Before the Court are Defendant Kyle Burris's two Motions to Vacate, Set Aside, or Correct Conviction and Sentence Pursuant to 28 U.S.C. § 2255 (Doc. 45, 49). The first Motion sets forth four grounds. The second Motion sets forth two additional grounds and is supported by a brief. Defendant had filed a prior section 2255 motion, on January 30, 2012 (Doc. 39), but he withdrew that motion by his Notice of Withdrawal (Doc. 43) on April 20, 2012, before the Court acted upon it. Therefore, the Court treats Doc. 45 as Defendant's first section 2255 motion, as supplemented by Doc. 49, his second motion. The Court refers to the two motions collectively as "the instant motion." However, and as explained below, the instant section 2255 motion is filed over three years after the expiration of the one-year statute of limitations for filing such a motion. See 28 U.S.C. § 2255(f). The Court notes also that even Defendant's first section 2255 motion, which was filed in 2012 and then withdrawn, was filed over two years after the expiration of the limitations period.

Background

Defendant Kyle Burris was indicted by a grand jury on two counts of "Attempted Sexual Exploitation of Children," (Counts I and II), in violation of 18 U.S.C. § 2251(a), six counts of "Distribution of Child Pornography," (Counts III-VIII), in violation of 18 U.S.C. § 2252A(a)(2), and one count of "Attempted Distribution of Child Pornography to a Minor," (Count IX), in violation of 18 U.S.C. § 2252A(a)(6).

Defendant Burris pleaded guilty to two counts of "Attempted Sexual Exploitation of Children," three counts of "Distribution of Child Pornography," and one count of "Attempted Distribution of Child Pornography to a Minor" (Counts I-IV, VI, and IX). Burris did not enter into a written plea agreement, but at the time of his plea hearing the parties informed the Court that they had an oral agreement that called for Burris to plead to Counts I-IV, VI, and IX, and the government to dismiss Counts V, VII, and VIII.

During the plea hearing, the government stated for the record the factual basis underlying each count of conviction. In summary, Defendant Burris, a resident of Tonawanda, a small town in upstate New York, thought he was chatting on the Internet with a single mother of two preteen daughters residing in Montana. The "mother" was an FBI agent. Burris instructed the mother how to prepare her daughters for sexual activity, and on five separate dates he sent the mother photos of children engaged in sexually explicit conduct. He asked the mother to show her daughters the sexually explicit photos of children, to molest and photograph the daughters, and to send him the molestation photos. He talked to the mother (actually, a confidential witness) on the telephone. He sought her help in obtaining a job in Montana.1 He discussed traveling to Montana to have sexual intercourse with the two preteen girls. (See Doc. 21, Offer of Proof.)

After his computer at his residence was searched, Defendant admitted the aforementioned activities and also admitted that he had molested the child of a neighbor. At his plea hearing, Defendant Burris listened to the government's offer of proof, including the government's allegation that Defendant had committed prior hands-on sex offenses, and he admitted that the government's summary was true.

- - -

Answer these questions from the court order excerpt:
(a) On what date did the defendant file his Notice of Withdrawal of the prior section 2255 motion?
(b) Which counts did the government agree to dismiss under the oral agreement?
(c) In what town did the defendant reside?
The material that follows comes from a different source than the court order above.

- - -

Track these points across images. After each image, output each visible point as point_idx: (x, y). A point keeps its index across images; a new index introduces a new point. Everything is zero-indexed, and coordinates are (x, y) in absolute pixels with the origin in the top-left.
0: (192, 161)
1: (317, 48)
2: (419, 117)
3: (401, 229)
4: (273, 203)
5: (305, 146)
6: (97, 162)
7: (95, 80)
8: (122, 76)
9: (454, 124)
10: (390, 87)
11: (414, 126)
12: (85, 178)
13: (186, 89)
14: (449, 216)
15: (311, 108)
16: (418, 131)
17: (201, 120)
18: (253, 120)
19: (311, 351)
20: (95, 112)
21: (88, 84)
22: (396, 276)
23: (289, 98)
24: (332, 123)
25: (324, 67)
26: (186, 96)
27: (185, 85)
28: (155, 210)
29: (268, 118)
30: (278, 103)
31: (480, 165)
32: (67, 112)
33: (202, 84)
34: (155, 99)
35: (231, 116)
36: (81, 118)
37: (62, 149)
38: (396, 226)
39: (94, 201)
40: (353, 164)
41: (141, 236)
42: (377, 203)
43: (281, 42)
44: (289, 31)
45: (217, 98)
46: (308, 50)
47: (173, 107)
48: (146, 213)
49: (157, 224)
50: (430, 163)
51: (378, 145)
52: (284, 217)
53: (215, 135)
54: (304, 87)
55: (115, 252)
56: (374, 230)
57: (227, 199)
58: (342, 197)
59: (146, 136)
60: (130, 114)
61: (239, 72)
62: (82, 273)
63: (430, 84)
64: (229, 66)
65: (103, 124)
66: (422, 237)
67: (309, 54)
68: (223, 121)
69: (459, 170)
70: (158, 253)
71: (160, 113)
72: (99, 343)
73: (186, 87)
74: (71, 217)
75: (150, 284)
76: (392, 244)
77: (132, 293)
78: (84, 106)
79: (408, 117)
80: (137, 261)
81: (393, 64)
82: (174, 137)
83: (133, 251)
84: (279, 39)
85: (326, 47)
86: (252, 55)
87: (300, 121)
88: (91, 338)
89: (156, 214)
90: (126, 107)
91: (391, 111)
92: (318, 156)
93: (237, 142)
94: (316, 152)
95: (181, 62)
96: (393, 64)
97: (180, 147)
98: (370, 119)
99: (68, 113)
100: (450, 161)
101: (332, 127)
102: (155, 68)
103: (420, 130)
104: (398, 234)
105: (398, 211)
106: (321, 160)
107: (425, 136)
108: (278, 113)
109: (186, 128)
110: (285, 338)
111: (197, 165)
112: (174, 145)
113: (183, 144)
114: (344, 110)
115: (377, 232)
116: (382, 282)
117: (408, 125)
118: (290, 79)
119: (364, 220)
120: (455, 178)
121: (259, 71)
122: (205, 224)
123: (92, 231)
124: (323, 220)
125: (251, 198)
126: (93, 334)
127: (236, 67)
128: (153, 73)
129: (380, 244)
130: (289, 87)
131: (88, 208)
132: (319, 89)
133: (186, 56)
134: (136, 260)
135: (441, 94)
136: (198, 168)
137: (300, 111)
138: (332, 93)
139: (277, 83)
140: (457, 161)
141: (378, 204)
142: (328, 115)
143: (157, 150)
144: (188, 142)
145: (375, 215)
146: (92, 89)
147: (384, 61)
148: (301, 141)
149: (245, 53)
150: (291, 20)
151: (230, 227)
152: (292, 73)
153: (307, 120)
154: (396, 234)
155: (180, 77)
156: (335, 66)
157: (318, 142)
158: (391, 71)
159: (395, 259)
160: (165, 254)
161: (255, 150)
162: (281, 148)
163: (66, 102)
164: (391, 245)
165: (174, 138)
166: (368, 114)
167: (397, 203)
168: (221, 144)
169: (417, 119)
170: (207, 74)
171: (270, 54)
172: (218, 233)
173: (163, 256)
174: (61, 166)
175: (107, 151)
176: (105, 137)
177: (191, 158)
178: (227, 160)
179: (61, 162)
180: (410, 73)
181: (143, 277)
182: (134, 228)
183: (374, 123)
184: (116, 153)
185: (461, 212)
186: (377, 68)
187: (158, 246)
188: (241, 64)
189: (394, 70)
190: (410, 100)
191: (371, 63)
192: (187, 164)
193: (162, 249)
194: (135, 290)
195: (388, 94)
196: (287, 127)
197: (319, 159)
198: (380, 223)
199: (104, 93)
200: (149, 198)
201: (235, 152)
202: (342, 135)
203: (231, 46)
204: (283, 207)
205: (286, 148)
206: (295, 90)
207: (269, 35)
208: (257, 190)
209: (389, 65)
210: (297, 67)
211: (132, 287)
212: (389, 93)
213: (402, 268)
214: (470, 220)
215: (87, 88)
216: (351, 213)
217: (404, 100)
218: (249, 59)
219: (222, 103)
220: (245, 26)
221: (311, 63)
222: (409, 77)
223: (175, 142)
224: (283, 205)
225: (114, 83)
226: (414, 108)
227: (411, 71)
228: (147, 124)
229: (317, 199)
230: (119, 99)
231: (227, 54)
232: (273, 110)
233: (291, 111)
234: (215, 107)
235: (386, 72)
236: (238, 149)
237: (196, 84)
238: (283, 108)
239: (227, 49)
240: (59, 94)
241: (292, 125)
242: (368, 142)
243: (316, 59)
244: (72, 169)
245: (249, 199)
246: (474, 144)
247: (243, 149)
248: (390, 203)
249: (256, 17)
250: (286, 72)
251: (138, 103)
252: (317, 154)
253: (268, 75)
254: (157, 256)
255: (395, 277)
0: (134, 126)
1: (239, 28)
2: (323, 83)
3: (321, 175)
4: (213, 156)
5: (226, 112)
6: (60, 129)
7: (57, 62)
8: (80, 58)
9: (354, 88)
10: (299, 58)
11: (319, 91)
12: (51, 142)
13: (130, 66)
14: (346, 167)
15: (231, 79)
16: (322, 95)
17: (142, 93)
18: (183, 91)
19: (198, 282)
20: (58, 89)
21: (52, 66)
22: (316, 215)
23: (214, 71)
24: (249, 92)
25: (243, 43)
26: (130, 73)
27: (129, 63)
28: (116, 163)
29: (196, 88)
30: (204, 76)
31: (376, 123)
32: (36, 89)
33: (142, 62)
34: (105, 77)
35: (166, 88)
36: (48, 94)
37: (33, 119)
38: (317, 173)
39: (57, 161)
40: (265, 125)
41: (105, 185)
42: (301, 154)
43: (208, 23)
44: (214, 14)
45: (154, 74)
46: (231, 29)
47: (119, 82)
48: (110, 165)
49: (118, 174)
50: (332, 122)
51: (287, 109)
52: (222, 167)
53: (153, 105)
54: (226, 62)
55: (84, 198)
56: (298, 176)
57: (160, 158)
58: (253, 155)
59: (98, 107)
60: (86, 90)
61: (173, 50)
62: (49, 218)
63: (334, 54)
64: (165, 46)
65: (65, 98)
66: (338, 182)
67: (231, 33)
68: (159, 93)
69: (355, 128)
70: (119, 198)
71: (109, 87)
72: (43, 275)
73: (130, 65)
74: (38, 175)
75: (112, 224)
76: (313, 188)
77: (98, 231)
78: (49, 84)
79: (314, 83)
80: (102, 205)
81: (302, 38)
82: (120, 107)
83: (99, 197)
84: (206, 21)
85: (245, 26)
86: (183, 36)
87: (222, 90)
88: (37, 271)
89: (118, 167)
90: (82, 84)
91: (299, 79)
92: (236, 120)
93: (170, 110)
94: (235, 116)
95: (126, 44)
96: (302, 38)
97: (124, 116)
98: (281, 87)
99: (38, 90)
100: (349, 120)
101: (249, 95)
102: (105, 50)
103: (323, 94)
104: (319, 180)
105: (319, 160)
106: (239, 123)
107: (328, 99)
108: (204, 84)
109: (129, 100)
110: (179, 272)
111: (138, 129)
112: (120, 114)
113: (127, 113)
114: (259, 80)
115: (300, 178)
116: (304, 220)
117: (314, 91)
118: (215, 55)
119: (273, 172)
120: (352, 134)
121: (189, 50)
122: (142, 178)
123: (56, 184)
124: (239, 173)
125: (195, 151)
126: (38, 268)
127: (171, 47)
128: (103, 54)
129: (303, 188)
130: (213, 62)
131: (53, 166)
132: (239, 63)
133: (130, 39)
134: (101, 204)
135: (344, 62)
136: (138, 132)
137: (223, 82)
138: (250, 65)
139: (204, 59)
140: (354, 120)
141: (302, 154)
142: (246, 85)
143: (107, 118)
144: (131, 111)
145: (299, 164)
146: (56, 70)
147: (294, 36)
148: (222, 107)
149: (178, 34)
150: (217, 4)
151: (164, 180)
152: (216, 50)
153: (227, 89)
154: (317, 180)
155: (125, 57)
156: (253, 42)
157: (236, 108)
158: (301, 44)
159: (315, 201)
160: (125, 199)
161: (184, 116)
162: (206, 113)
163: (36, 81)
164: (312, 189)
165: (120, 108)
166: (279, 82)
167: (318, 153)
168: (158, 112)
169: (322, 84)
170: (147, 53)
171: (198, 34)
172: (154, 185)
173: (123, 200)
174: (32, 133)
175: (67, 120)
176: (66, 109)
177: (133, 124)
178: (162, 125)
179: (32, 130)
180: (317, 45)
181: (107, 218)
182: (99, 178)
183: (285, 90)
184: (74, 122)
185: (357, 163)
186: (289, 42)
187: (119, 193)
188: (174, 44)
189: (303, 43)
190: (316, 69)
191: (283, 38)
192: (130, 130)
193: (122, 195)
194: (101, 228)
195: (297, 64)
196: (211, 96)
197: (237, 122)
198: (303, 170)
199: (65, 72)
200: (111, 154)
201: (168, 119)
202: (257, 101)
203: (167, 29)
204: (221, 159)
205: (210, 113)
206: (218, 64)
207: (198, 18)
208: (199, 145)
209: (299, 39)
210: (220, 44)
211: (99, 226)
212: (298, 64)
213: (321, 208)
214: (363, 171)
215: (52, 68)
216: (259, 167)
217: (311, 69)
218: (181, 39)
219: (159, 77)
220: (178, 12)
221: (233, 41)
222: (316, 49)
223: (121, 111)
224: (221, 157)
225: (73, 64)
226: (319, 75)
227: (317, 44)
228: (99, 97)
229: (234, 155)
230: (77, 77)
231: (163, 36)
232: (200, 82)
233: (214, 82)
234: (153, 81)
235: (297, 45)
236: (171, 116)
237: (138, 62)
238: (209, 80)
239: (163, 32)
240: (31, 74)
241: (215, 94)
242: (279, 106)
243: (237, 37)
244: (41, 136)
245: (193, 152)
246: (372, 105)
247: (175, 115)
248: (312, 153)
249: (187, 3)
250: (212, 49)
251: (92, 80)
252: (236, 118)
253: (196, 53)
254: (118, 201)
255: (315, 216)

- - -

## ANSWER TO THIS PROBLEM
(a) April 20, 2012
(b) Counts V, VII, and VIII
(c) Tonawanda, a small town in upstate New York